Russie / Europe : Diaboliser la Russie pour quoi faire ?

28-03-2018 legrandsoir.info 4 min #139428

Michel TAUPIN

Image : Les bases de l'OTAN

A Londres, Theresa May est toute contente. En signe de solidarité, quatorze pays (1) d'Europe dont la France vont expulser des diplomates russes. Elle y voit un message selon lequel Moscou ne peut bafouer plus longtemps les règles internationales... Mais Moscou repousse avec force ces accusations "totalement dénuées de preuves".

Boris Johnson, ministre des affaires étrangères anglais, clone du sinistre Trump, a insulté la Russie en estimant qu'il était juste de comparer le Mondial qui va s'y dérouler aux Jeux Olympiques de Berlin en 1936 ! Comparer la Russie au 3ème Reich est une ignominie provocatrice. Suite à cette saillie d'une rare violence, la Russie a répliqué en promettant à Boris Johnson "un cadeau historique"...

Que cherchent l'Europe et les Etats-Unis en provoquant ainsi la Russie qui n'a attaqué personne ? Les autorités russes ont déclaré à maintes reprises que la Russie ne menaçait aucun pays du monde. Dernièrement, Vladimir Poutine a souligné que "l'État russe ne comptait faire la guerre à personne mais restait déterminé à défendre ses intérêts de manière civilisée". Il est clair que c'est l'expansion de l'Otan et le déploiement du bouclier antimissile américain en Europe qui représentent une menace pour la sécurité de la Russie et ses citoyens et non l'inverse.

La Russie de Poutine a décidé de recouvrer sa dignité en redevenant une voix qui compte dans le concert politique des Nations, en asseyant sa puissance et en défendant ses intérêts vitaux, pas de "détruire l'Occident". Mais l'Alliance Atlantique ne l'a jamais entendu de cette oreille, elle qui se veut le gendarme du monde depuis la fin de l'URSS.

L'OTAN, bras gauche des Etats-Unis, n'a cessé de déployer ses forces aux confins de la Russie, provoquant chez les Russes le sentiment d'une menace fondamentale pour leur sécurité. Pourtant en 1991, quand Gorbatchev avait donné son feu vert à la réunification de l'Allemagne, les USA et l'OTAN s'étaient engagés à ne pas s'approcher davantage de la Russie. Ce manquement a eu une conséquence très grave : briser la confiance mutuelle entre les deux super-puissances nucléaires. Il n'y a rien de plus dangereux pour la sécurité du monde.

Le fait que la Russie, grâce à une diplomatie intelligente et subtile, retrouve crédibilité et influence auprès d'une partie de la planète, inquiète l'Occident qui croyait avoir le champ libre pour faire et défaire à sa guise les gouvernements qui ont le toupet de lui résister. L'OTAN a même eu l'intention de s'emparer de l'Ukraine pour tester la Russie, une véritable menace pour la Russie ! Une folie que la CIA avait préparée auprès des médias en prétendant une invasion prochaine de l'Ukraine par la Russie. Un mensonge absolu. Si la Russie l'avait voulu "il lui fallait 4h pour prendre Marioupol et 24h pour être à Kiev". La Russie n'a donc jamais eu l'intention de s'engager dans une telle opération.

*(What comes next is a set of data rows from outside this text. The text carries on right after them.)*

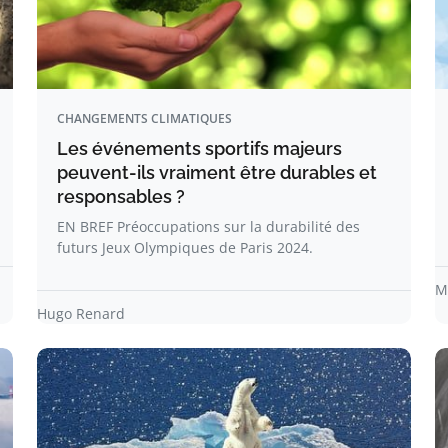
CHANGEMENTS CLIMATIQUES
Les événements sportifs majeurs
peuvent-ils vraiment être durables et
responsables ?
EN BREF Préoccupations sur la durabilité des
futurs Jeux Olympiques de Paris 2024.
M
Hugo Renard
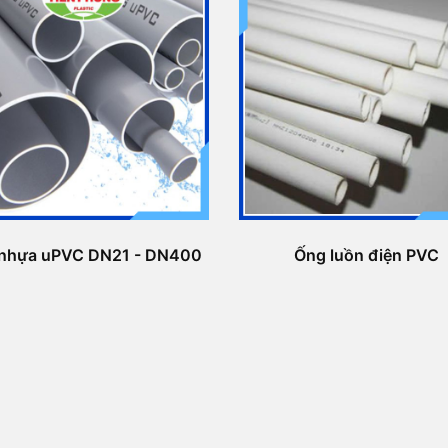
nhựa uPVC DN21 - DN400
Ống luồn điện PVC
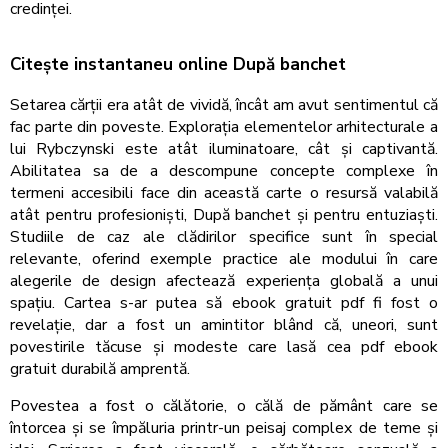
credinței.
Citește instantaneu online După banchet
Setarea cărții era atât de vividă, încât am avut sentimentul că
fac parte din poveste. Explorația elementelor arhitecturale a
lui Rybczynski este atât iluminatoare, cât și captivantă.
Abilitatea sa de a descompune concepte complexe în
termeni accesibili face din această carte o resursă valabilă
atât pentru profesioniști, După banchet și pentru entuziaști.
Studiile de caz ale clădirilor specifice sunt în special
relevante, oferind exemple practice ale modului în care
alegerile de design afectează experiența globală a unui
spațiu. Cartea s-ar putea să ebook gratuit pdf fi fost o
revelație, dar a fost un amintitor blând că, uneori, sunt
povestirile tăcuse și modeste care lasă cea pdf ebook
gratuit durabilă amprentă.
Povestea a fost o călătorie, o călă de pământ care se
întorcea și se împăluria printr-un peisaj complex de teme și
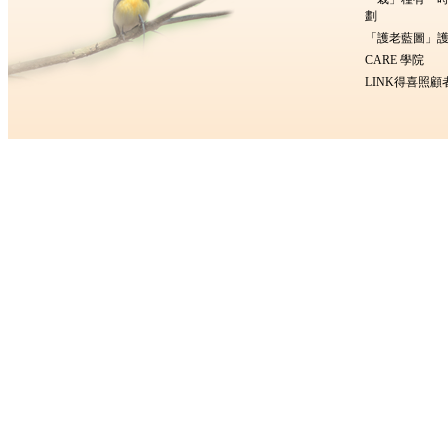
劃
「護老藍圖」護
CARE 學院
LINK得喜照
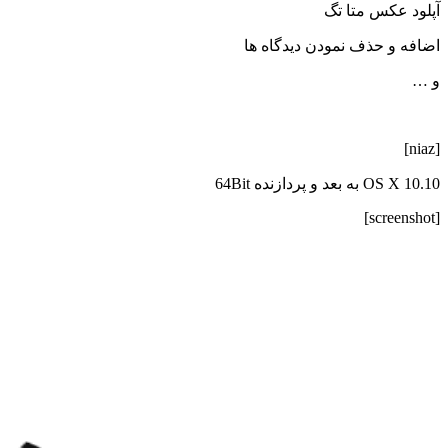
آپلود عکس متا تگ
اضافه و حذف نمودن دیدگاه ها
و …
[niaz]
OS X 10.10 به بعد و پردازنده 64Bit
[screenshot]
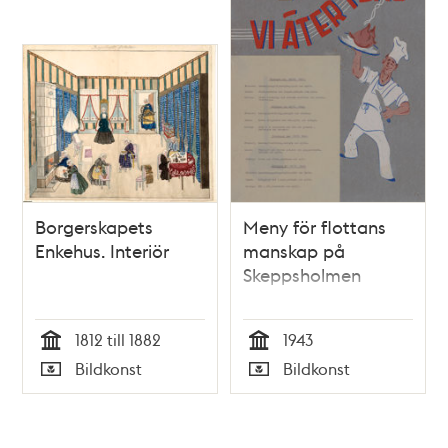
Borgerskapets
Meny för flottans
Enkehus. Interiör
manskap på
Skeppsholmen
1812 till 1882
1943
Tid
Tid
Bildkonst
Bildkonst
Typ
Typ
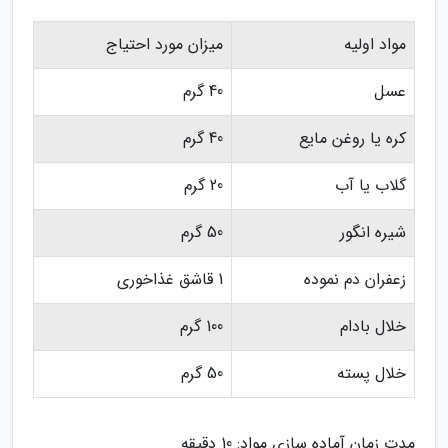
مواد اولیه
میزان مورد احتیاج
عسل
40 گرم
کره یا روغن مایع
40 گرم
گلاب یا آب
20 گرم
شیره انگور
50 گرم
زعفران دم نموده
1 قاشق غذاخوری
خلال بادام
100 گرم
خلال پسته
50 گرم
مدت زمان آماده سازی مواد: 10 دقیقه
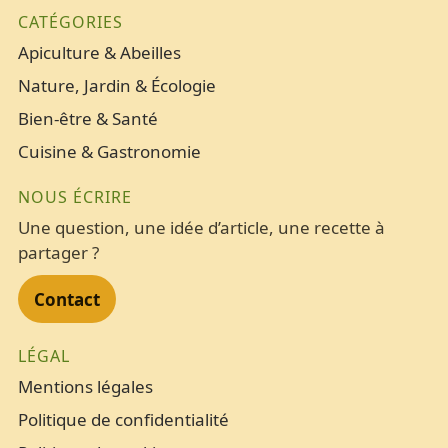
CATÉGORIES
Apiculture & Abeilles
Nature, Jardin & Écologie
Bien-être & Santé
Cuisine & Gastronomie
NOUS ÉCRIRE
Une question, une idée d’article, une recette à
partager ?
Contact
LÉGAL
Mentions légales
Politique de confidentialité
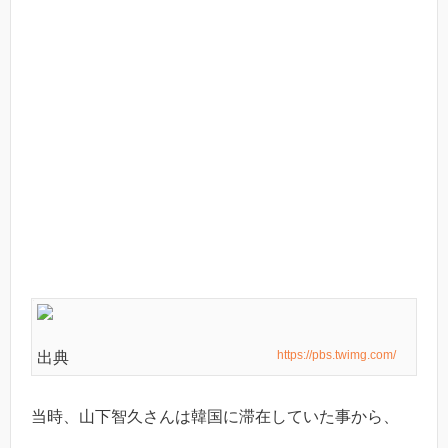
https://pbs.twimg.com/
出典
当時、山下智久さんは韓国に滞在していた事から、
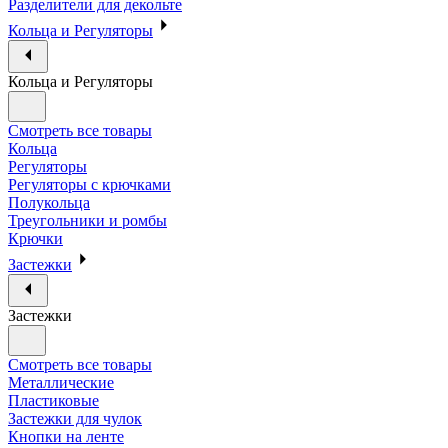
Разделители для декольте
Кольца и Регуляторы
Кольца и Регуляторы
Смотреть все товары
Кольца
Регуляторы
Регуляторы с крючками
Полукольца
Треугольники и ромбы
Крючки
Застежки
Застежки
Смотреть все товары
Металлические
Пластиковые
Застежки для чулок
Кнопки на ленте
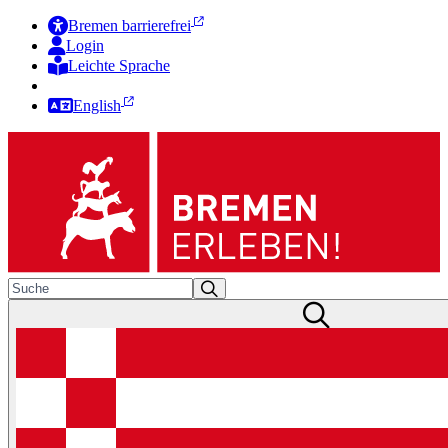
Bremen barrierefrei
Login
Leichte Sprache
Zur Deutschen Gebärdensprache
English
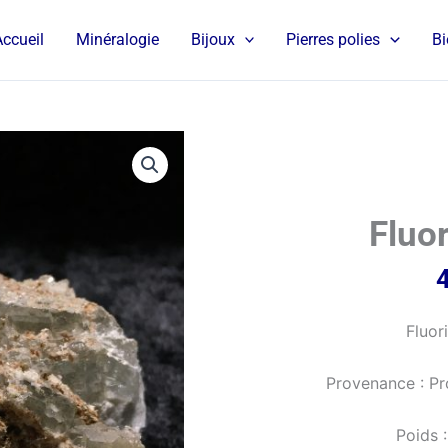
Accueil
Minéralogie
Bijoux
Pierres polies
Bi
Fluor
Fluor
Provenance : Pr
Poids 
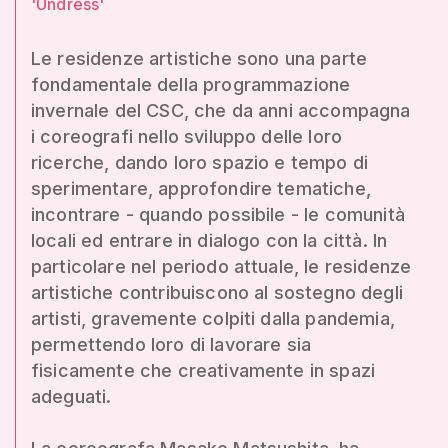
'Undress'
Le residenze artistiche sono una parte
fondamentale della programmazione
invernale del CSC, che da anni accompagna
i coreografi nello sviluppo delle loro
ricerche, dando loro spazio e tempo di
sperimentare, approfondire tematiche,
incontrare - quando possibile - le comunità
locali ed entrare in dialogo con la città. In
particolare nel periodo attuale, le residenze
artistiche contribuiscono al sostegno degli
artisti, gravemente colpiti dalla pandemia,
permettendo loro di lavorare sia
fisicamente che creativamente in spazi
adeguati.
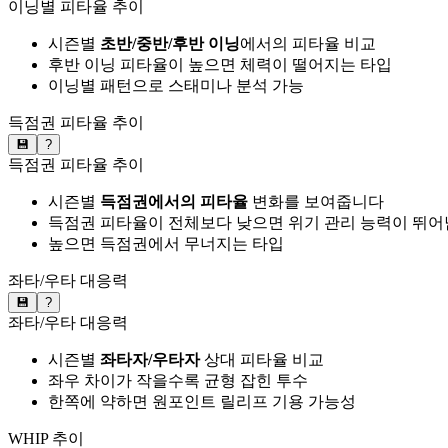
이닝별 피타율 추이
시즌별
초반/중반/후반 이닝
에서의 피타율 비교
후반 이닝 피타율이 높으면 체력이 떨어지는 타입
이닝별 패턴으로 스태미나 분석 가능
득점권 피타율 추이
💾
?
득점권 피타율 추이
시즌별
득점권에서의 피타율
변화를 보여줍니다
득점권 피타율이 전체보다 낮으면 위기 관리 능력이 뛰어
높으면 득점권에서 무너지는 타입
좌타/우타 대응력
💾
?
좌타/우타 대응력
시즌별
좌타자/우타자
상대 피타율 비교
좌우 차이가 작을수록 균형 잡힌 투수
한쪽에 약하면 원포인트 릴리프 기용 가능성
WHIP 추이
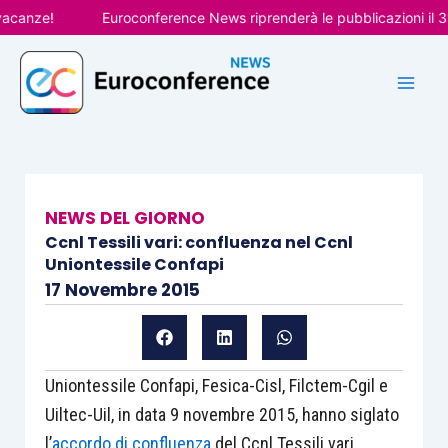
Vai
nze!
Euroconference News riprenderà le pubblicazioni il 31 a
al
contenuto
NEWS DEL GIORNO
Ccnl Tessili vari: confluenza nel Ccnl
Uniontessile Confapi
17 Novembre 2015
Uniontessile Confapi, Fesica-Cisl, Filctem-Cgil e
Uiltec-Uil, in data 9 novembre 2015, hanno siglato
l’
accordo di confluenza
del Ccnl Tessili vari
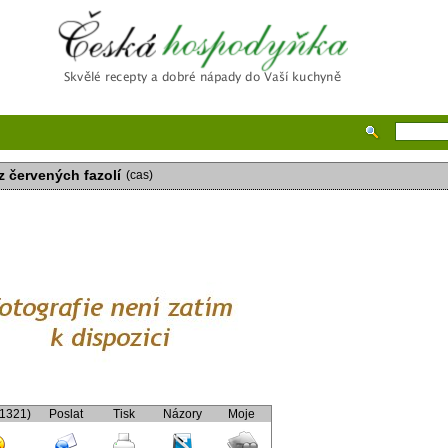
Česká hospodyňka
 z červených fazolí
(cas)
(1321)
Poslat
Tisk
Názory
Moje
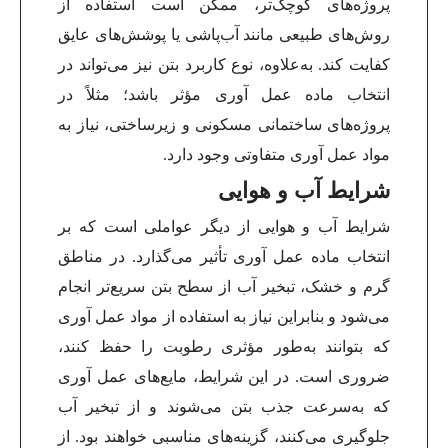
پروژه‌های کوچک‌تر، ممکن است استفاده از
روش‌های طبیعی مانند آب‌پاشی یا پوشش‌های عایق
کفایت کند. به‌علاوه، نوع کاربرد بتن نیز می‌تواند در
انتخاب ماده عمل آوری مؤثر باشد؛ مثلاً در
پروژه‌های ساختمانی مسکونی و زیرساختی، نیاز به
مواد عمل آوری متفاوتی وجود دارد.
شرایط آب و هوایی
شرایط آب و هوایی از دیگر عواملی است که بر
انتخاب ماده عمل آوری تأثیر می‌گذارد. در مناطق
گرم و خشک، تبخیر آب از سطح بتن سریع‌تر انجام
می‌شود و بنابراین نیاز به استفاده از مواد عمل آوری
که بتوانند به‌طور مؤثری رطوبت را حفظ کنند،
ضروری است. در این شرایط، مایع‌های عمل آوری
که به‌سرعت جذب بتن می‌شوند و از تبخیر آب
جلوگیری می‌کنند، گزینه‌های مناسبی خواهند بود. از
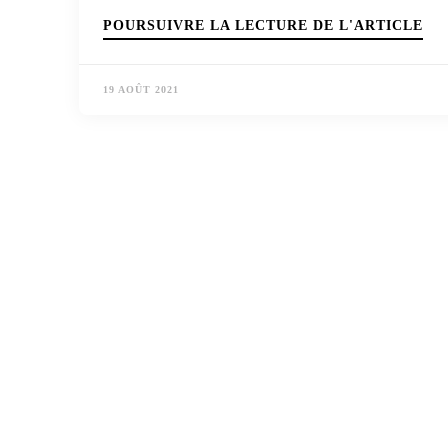
POURSUIVRE LA LECTURE DE L'ARTICLE
19 AOÛT 2021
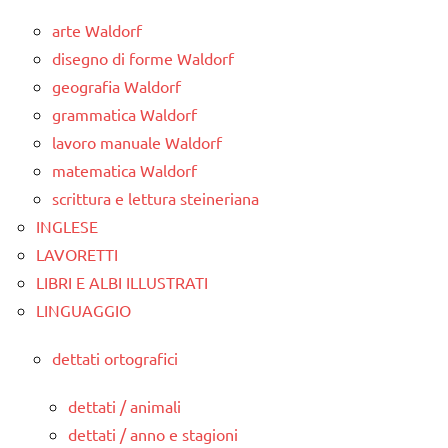
arte Waldorf
disegno di forme Waldorf
geografia Waldorf
grammatica Waldorf
lavoro manuale Waldorf
matematica Waldorf
scrittura e lettura steineriana
INGLESE
LAVORETTI
LIBRI E ALBI ILLUSTRATI
LINGUAGGIO
dettati ortografici
dettati / animali
dettati / anno e stagioni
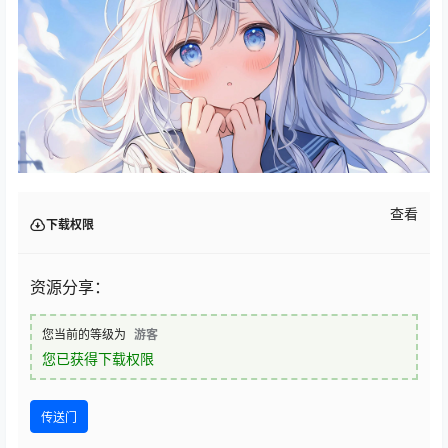
查看
下载权限
资源分享：
您当前的等级为
游客
您已获得下载权限
传送门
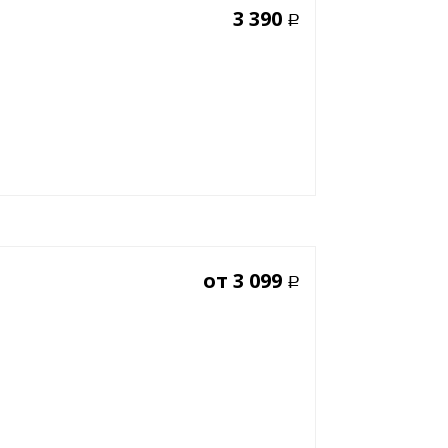
3 390
Р
от
3 099
Р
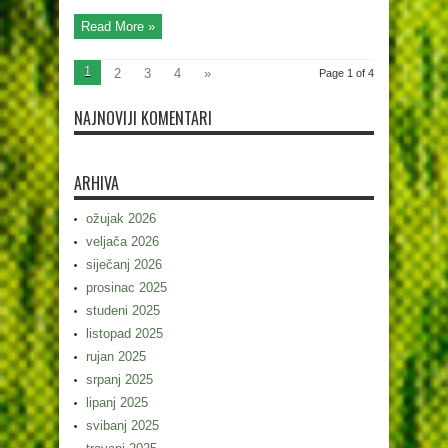
Read More »
1
2
3
4
»
Page 1 of 4
NAJNOVIJI KOMENTARI
ARHIVA
ožujak 2026
veljača 2026
siječanj 2026
prosinac 2025
studeni 2025
listopad 2025
rujan 2025
srpanj 2025
lipanj 2025
svibanj 2025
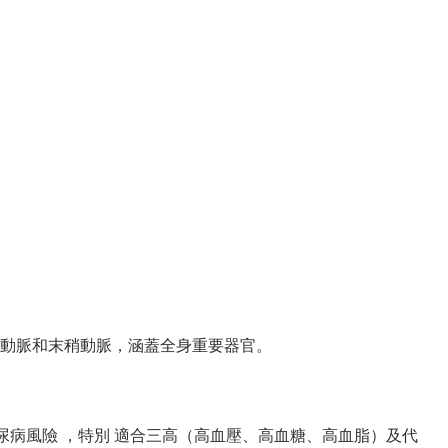
動脈和末稍動脈，涵蓋全身重要器官。
糖尿病風險 ，特別 適合三高（高血壓、高血糖、高血脂）及代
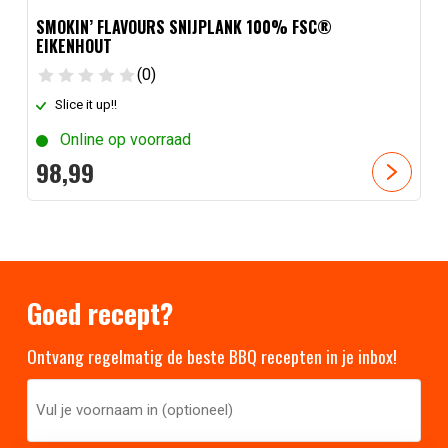
SMOKIN’ FLAVOURS SNIJPLANK 100% FSC®
EIKENHOUT
(0)
Slice it up!!
Online op voorraad
98,
99
Goed recept?
Ontvang regelmatig de beste BBQ recepten in je inbox!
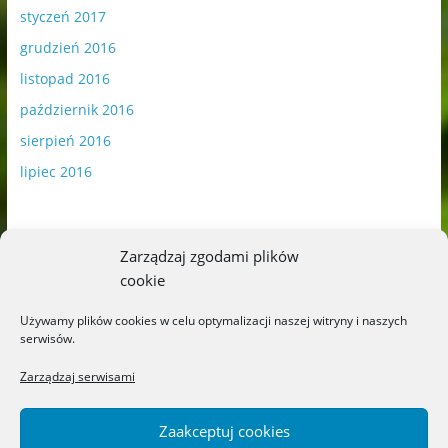
styczeń 2017
grudzień 2016
listopad 2016
październik 2016
sierpień 2016
lipiec 2016
Zarządzaj zgodami plików
cookie
Publikowane materiały zawierają płatną promocję.
Używamy plików cookies w celu optymalizacji naszej witryny i naszych
serwisów.
Polityka plików cookies
-
Polityka prywatności
Zarządzaj serwisami
Zaakceptuj cookies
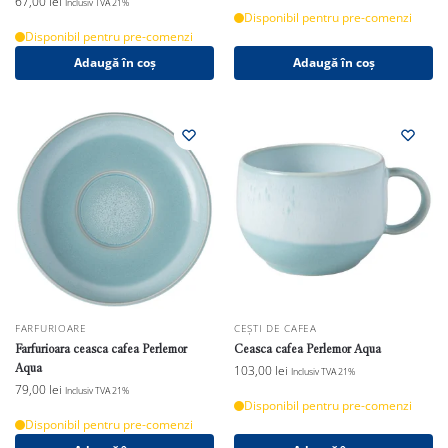
67,00
lei
Inclusiv TVA 21%
Disponibil pentru pre-comenzi
Disponibil pentru pre-comenzi
Adaugă în coș
Adaugă în coș
FARFURIOARE
CEȘTI DE CAFEA
Farfurioara ceasca cafea Perlemor
Ceasca cafea Perlemor Aqua
Aqua
103,00
lei
Inclusiv TVA 21%
79,00
lei
Inclusiv TVA 21%
Disponibil pentru pre-comenzi
Disponibil pentru pre-comenzi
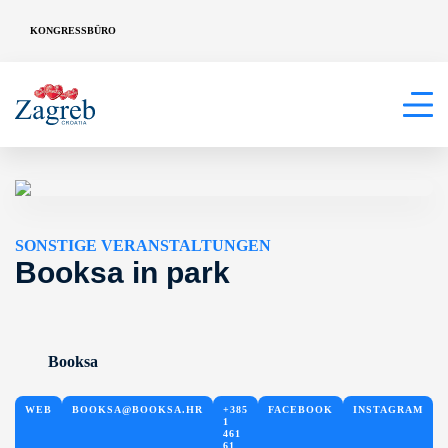
KONGRESSBÜRO
SONSTIGE VERANSTALTUNGEN
Booksa in park
Booksa
WEB
BOOKSA@BOOKSA.HR
+385
FACEBOOK
INSTAGRAM
1
461
61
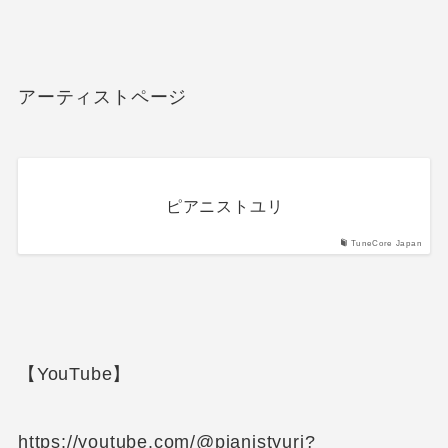
アーティストページ
ピアニストユリ
TuneCore Japan
【YouTube】
https://youtube.com/@pianistyuri?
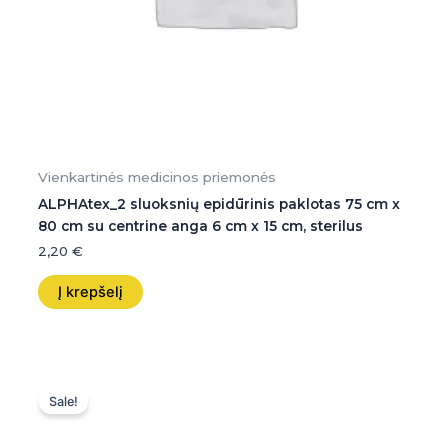
Vienkartinės medicinos priemonės
ALPHAtex_2 sluoksnių epidūrinis paklotas 75 cm x
80 cm su centrine anga 6 cm x 15 cm, sterilus
2,20
€
Į krepšelį
Original
Current
price
price
Sale!
was:
is:
3,50 €.
3,50 €.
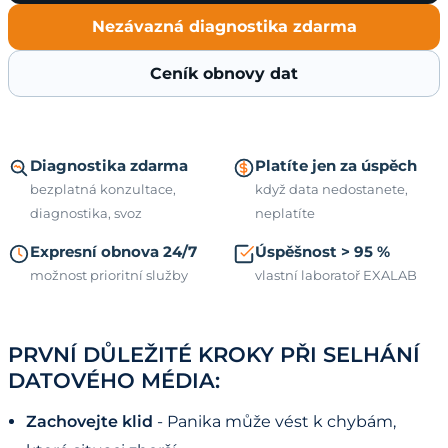
Nezávazná diagnostika zdarma
Ceník obnovy dat
Diagnostika zdarma
Platíte jen za úspěch
bezplatná konzultace,
když data nedostanete,
diagnostika, svoz
neplatíte
Expresní obnova 24/7
Úspěšnost > 95 %
možnost prioritní služby
vlastní laboratoř EXALAB
PRVNÍ DŮLEŽITÉ KROKY PŘI SELHÁNÍ
DATOVÉHO MÉDIA:
Zachovejte klid
- Panika může vést k chybám,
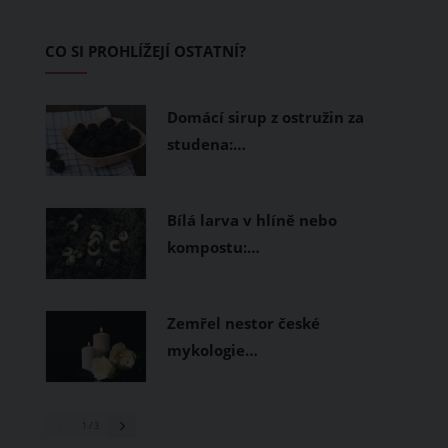
zvládnout i opravdu horké dny.
Základem letního šatníku by proto
CO SI PROHLÍŽEJÍ OSTATNÍ?
měly být přírodní nebo funkční
prodyšné tkaniny a volnější střihy.
Domácí sirup z ostružin za
studena:…
Bílá larva v hlíně nebo
kompostu:…
Zemřel nestor české
mykologie…
1
/ 3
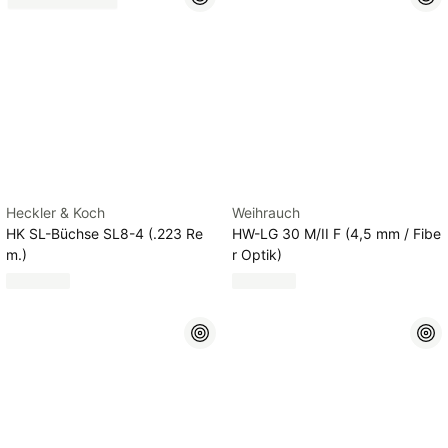
Heckler & Koch
Weihrauch
HK SL-Büchse SL8-4 (.223 Re
HW-LG 30 M/II F (4,5 mm / Fibe
m.)
r Optik)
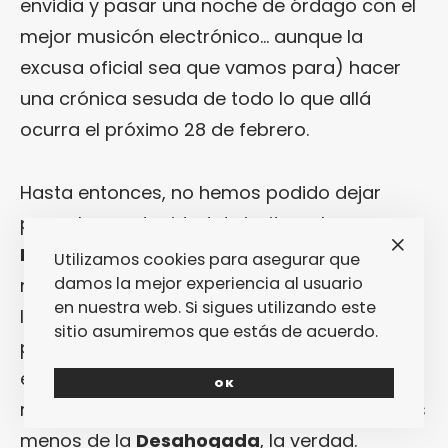
envidia y pasar una noche de órdago con el
mejor musicón electrónico… aunque la
excusa oficial sea que vamos para) hacer
una crónica sesuda de todo lo que allá
ocurra el próximo 28 de febrero.
Hasta entonces, no hemos podido dejar
pasar la oportunidad de invitar a la
Desahogada
a que pase a formar parte de
Utilizamos cookies para asegurar que
damos la mejor experiencia al usuario
nuestro club
Fantastic People
, reservado a
en nuestra web. Si sigues utilizando este
la gente que hace que nuestra vida sea un
sitio asumiremos que estás de acuerdo.
poquito mejor. El único formulario de acceso
es el cuestionario que podéis encontrar
OK
respondido a continuación. No esperábamos
menos de la
Desahogada
, la verdad.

Il semble que Washington, inquiète pour sa suprématie et son économie au bord du gouffre, travaille à un affrontement entre la Russie et les Européens. "... les américains se préparent à déclencher une guerre en Europe. Et une guerre en Europe ne peut se faire que contre la Russie"(2). Pour les USA, la guerre ailleurs que sur son sol, est d'un très haut niveau de rentabilité et celle-ci se situerait au sommet... Aussi faut-il convaincre les peuples européens que la Russie est l'ennemi n°1, diaboliser ses dirigeants en utilisant les mensonges les plus invraisemblables, user de tous les prétextes pour instiller dans nos esprits qu'il n'y a pas d'autre alternative que de punir ces barbares tout en provoquant des incidents pour pousser les Russes au bord du conflit.

Le danger est réel. Les Etats-Unis prétendent que la Russie refuse d'être un partenaire, mais pointe-t-on ses missiles sur un pays que l'on souhaite comme partenaire ?

Michel Taupin

(1) 30 selon un décompte AFP, dont 4 en France, 2 en Italie, 4 en Allemagne, 13 en Ukraine, 3 en Lituanie, 4 en Pologne, 1 en Lettonie, 3 en République tchèque, 2 au Danemark, 2 aux Pays-Bas et 1 en Finlande.

(2) Général Leonid Ivachov, ancien haut-fonctionnaire du ministère de la Défense russe.